Last week’s transatlantic hop to Farnborough by two Bell Boeing V-22 Osprey tiltrotors proved the long-range self-deployment capability of the revolutionary tilt-rotor. The daily flying display here by Bell Boeing test pilot Steve Grossmeyer is sure to be one of the highlights for show visitors.
But all did not go smoothly across The Pond, as Col. Glenn Waters, U.S. Marine Corps, explained to Aviation International News. The pair of Ospreys flew uneventfully from their home base at New River, North Carolina to Goose Bay, Canada for an overnight stop.
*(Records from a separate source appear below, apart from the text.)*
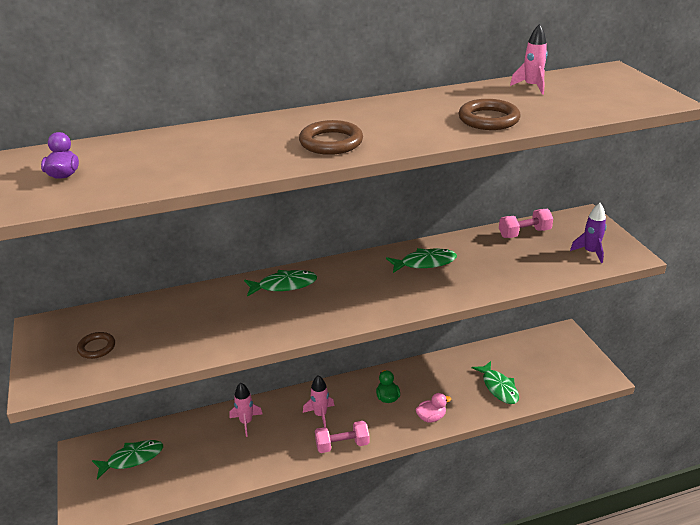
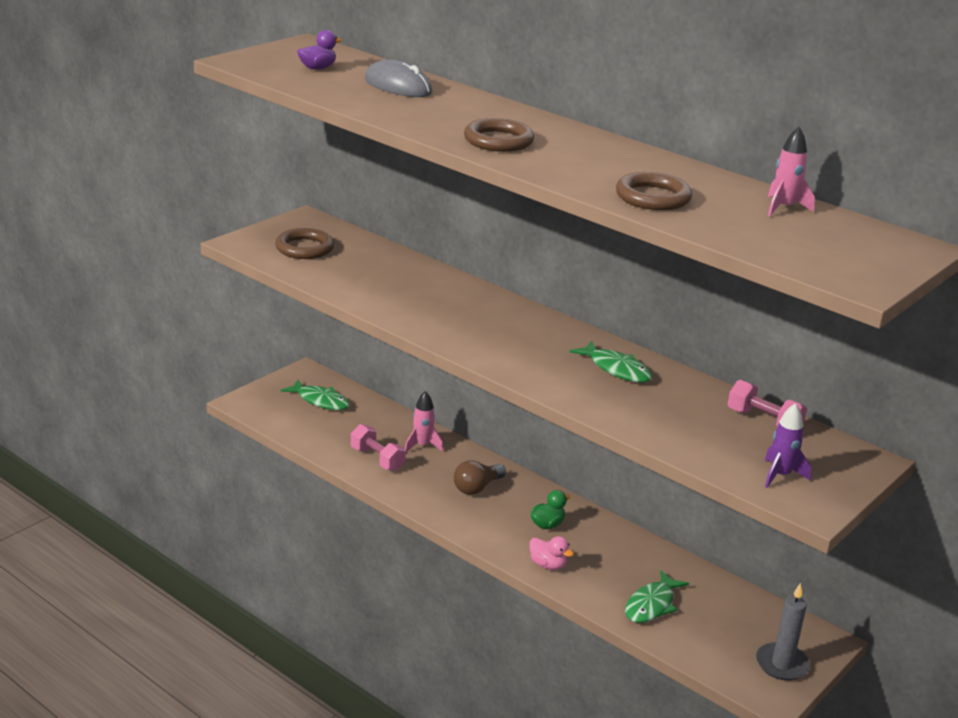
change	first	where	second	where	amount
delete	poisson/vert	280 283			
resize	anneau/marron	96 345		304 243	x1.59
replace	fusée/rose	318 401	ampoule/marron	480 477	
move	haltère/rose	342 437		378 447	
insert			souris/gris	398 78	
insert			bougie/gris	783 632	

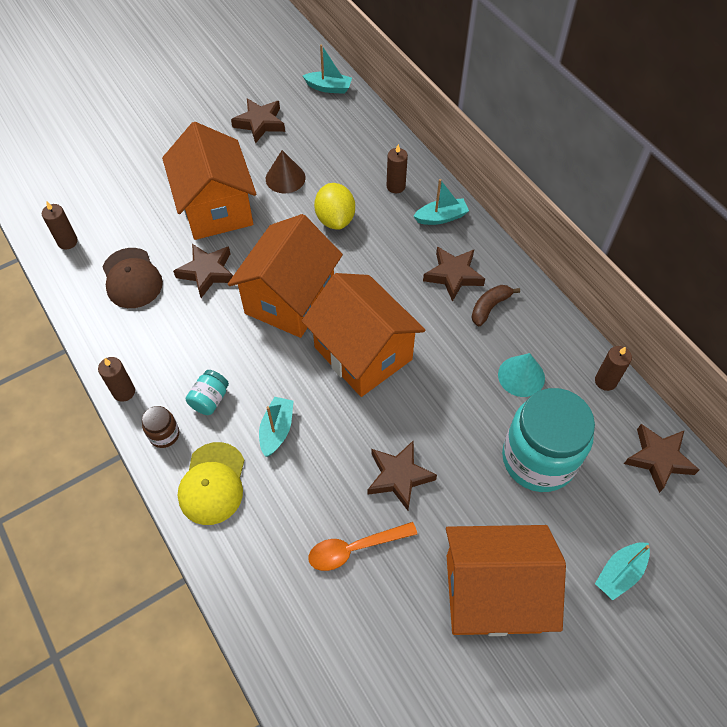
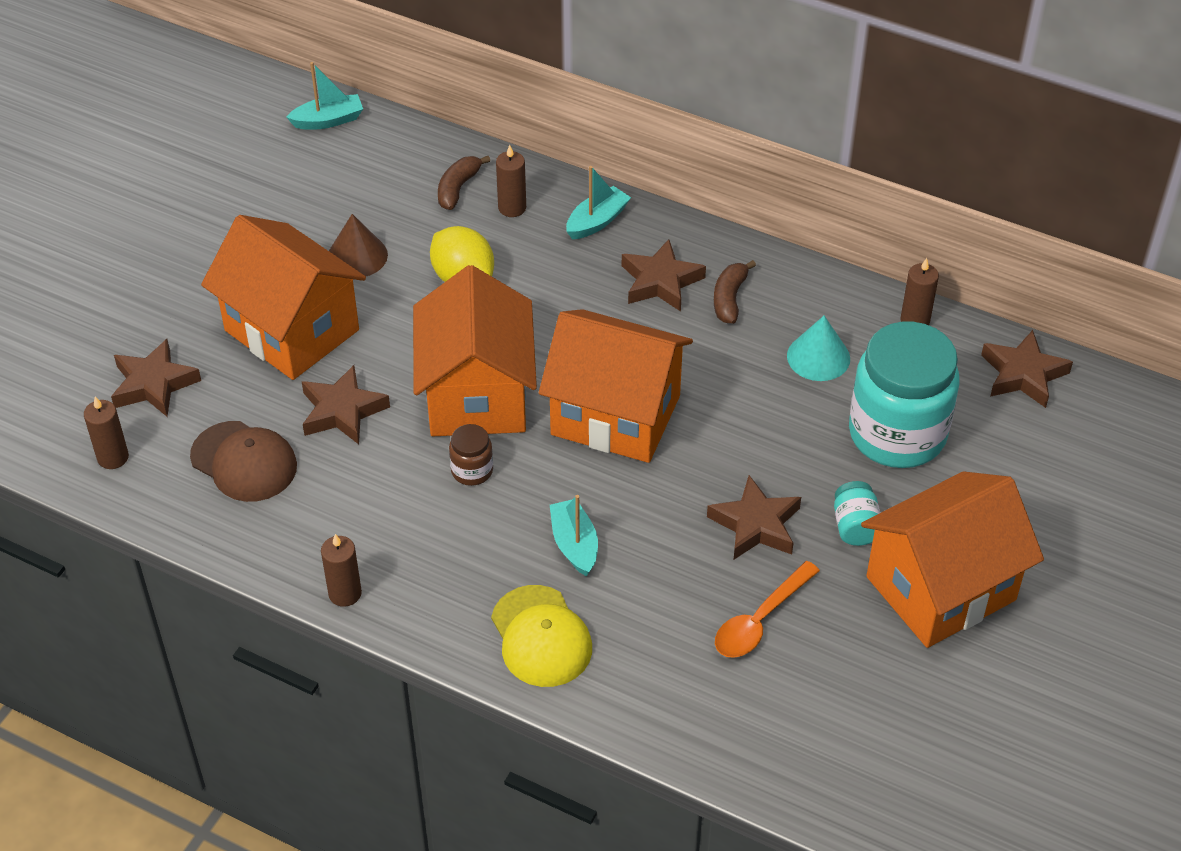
change	first	where	second	where	amount
move	étoile/marron	258 121		156 378	
move	bocal/turquoise	207 392		857 513	
move	bocal/marron	160 427		471 455	
delete	bateau/turquoise	622 571			
insert			banane/marron	464 183	

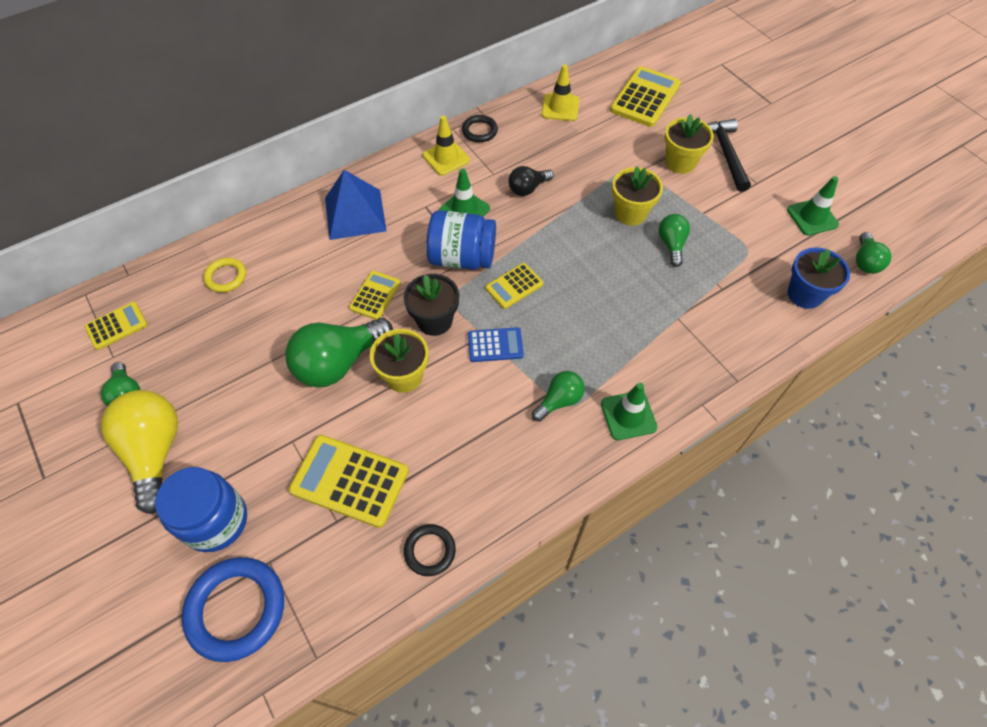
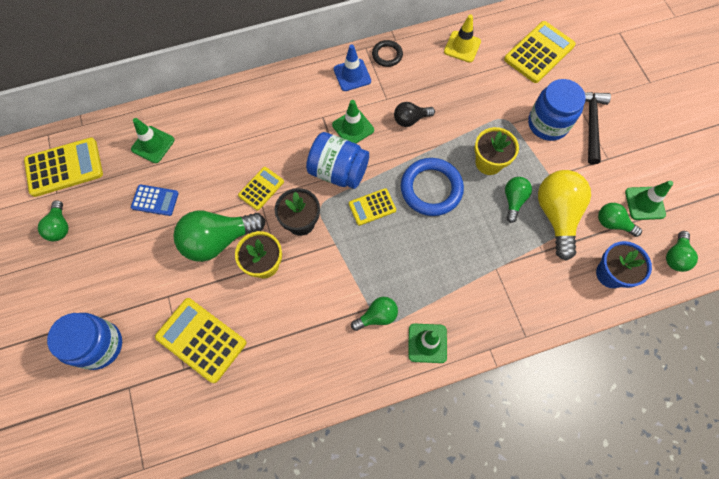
change	first	where	second	where	amount
replace	pot de fleurs/jaune	689 144	bocal/bleu	557 110	
recolor	cône de chantier/jaune	446 146	cône de chantier/bleu	352 67	
delete	pyramide/bleu	356 205			
replace	anneau/jaune	225 275	cône de chantier/vert	152 140	
resize	calculatrice/jaune	116 326		63 167	x1.73
move	calculatrice/bleu	496 344		155 200	
move	ampoule/jaune	139 452		564 215	
delete	anneau/noir	430 550			
move	anneau/bleu	233 609		432 187	
insert			ampoule/vert	620 220	

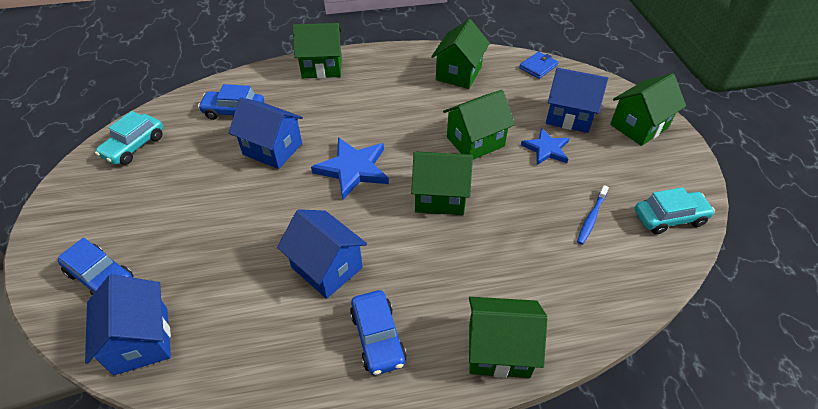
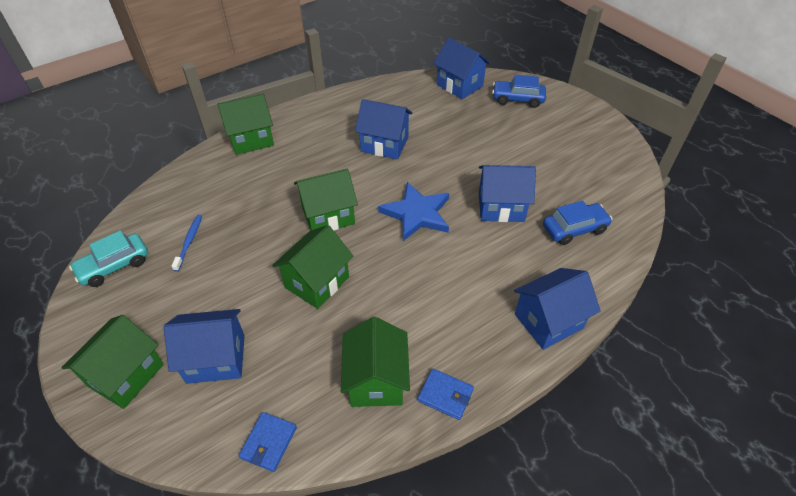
change	first	where	second	where	amount
recolor	maison/vert	317 50	maison/bleu	557 309	
delete	voiture/turquoise	129 138			
delete	étoile/bleu	545 146			
delete	voiture/bleu	378 332			
insert			portefeuille/bleu	446 394	

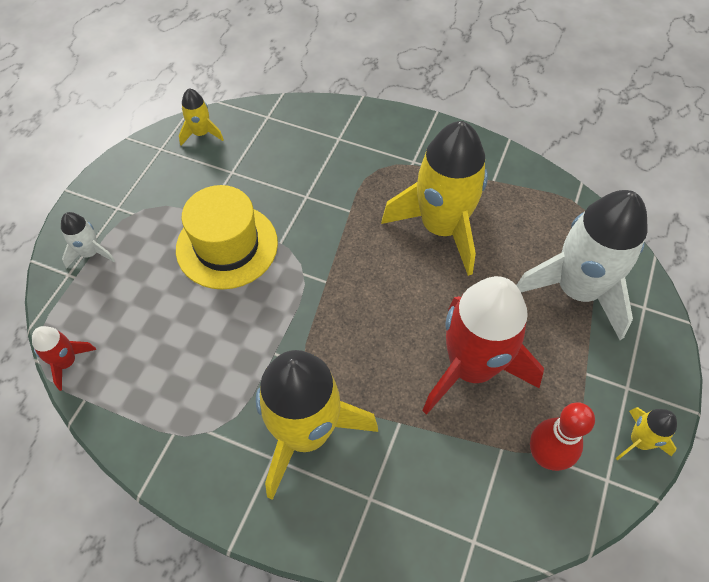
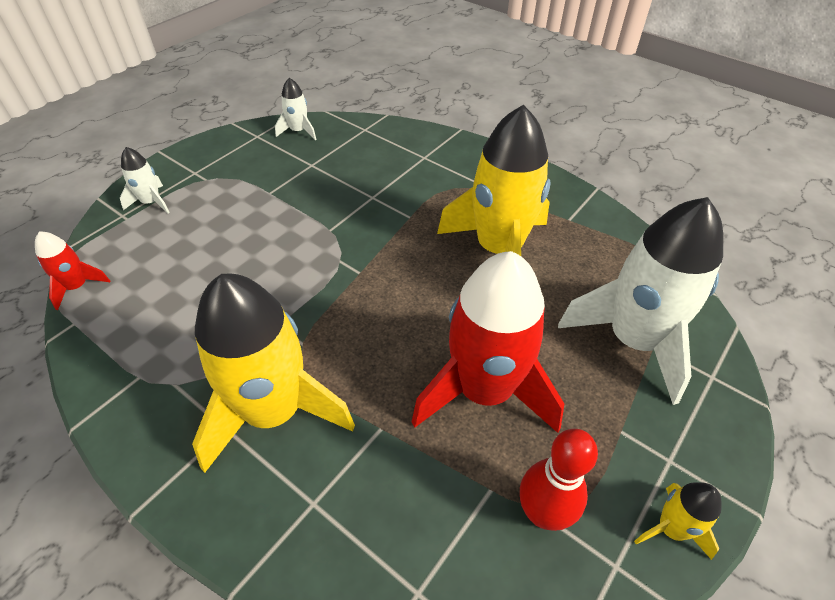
change	first	where	second	where	amount
recolor	fusée/jaune	201 117	fusée/blanc	295 109	
delete	chapeau/jaune	227 237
But during the next day’s 2,300-nm, nine-hour over water transit to the UK, two compressor stalls in quick succession forced one aircraft into Keflavik, Iceland. “We relit from the first stall, and although the second stall did not force a shutdown, we elected to divert,” explained Waters, who was leading the flight. After an engine change, the second aircraft flew on to Farnborough three days later.
Col. Waters is the commander of VMX-22, the V-22 operational test squadron that provided the pair of Ospreys that are currently nesting here. After the aircraft’s long and oft-troubled gestation, rapid progress in fielding the replacement for the Marines’ CH-46 assault helicopters is now apparent at New River. VMX-22 is preparing to evaluate the Block B version. Meanwhile, the training squadron VMMT-204 has a full complement, and the first operational squadron VMM-263 has started to work up. It will be ready to deploy next summer.
The Ospreys flew here configured with only two of the three possible deployment tanks fitted. That provided a total of 15,500 pounds of gas, which was topped up over the Atlantic by two aerial refuelings from the Marines’ own KC-130J Hercules tankers. Cruising altitude was between 15,000 and 21,000 feet, depending on the weather and a deep low pressure area was encountered. The Osprey’s maximum altitude is 25,000 feet.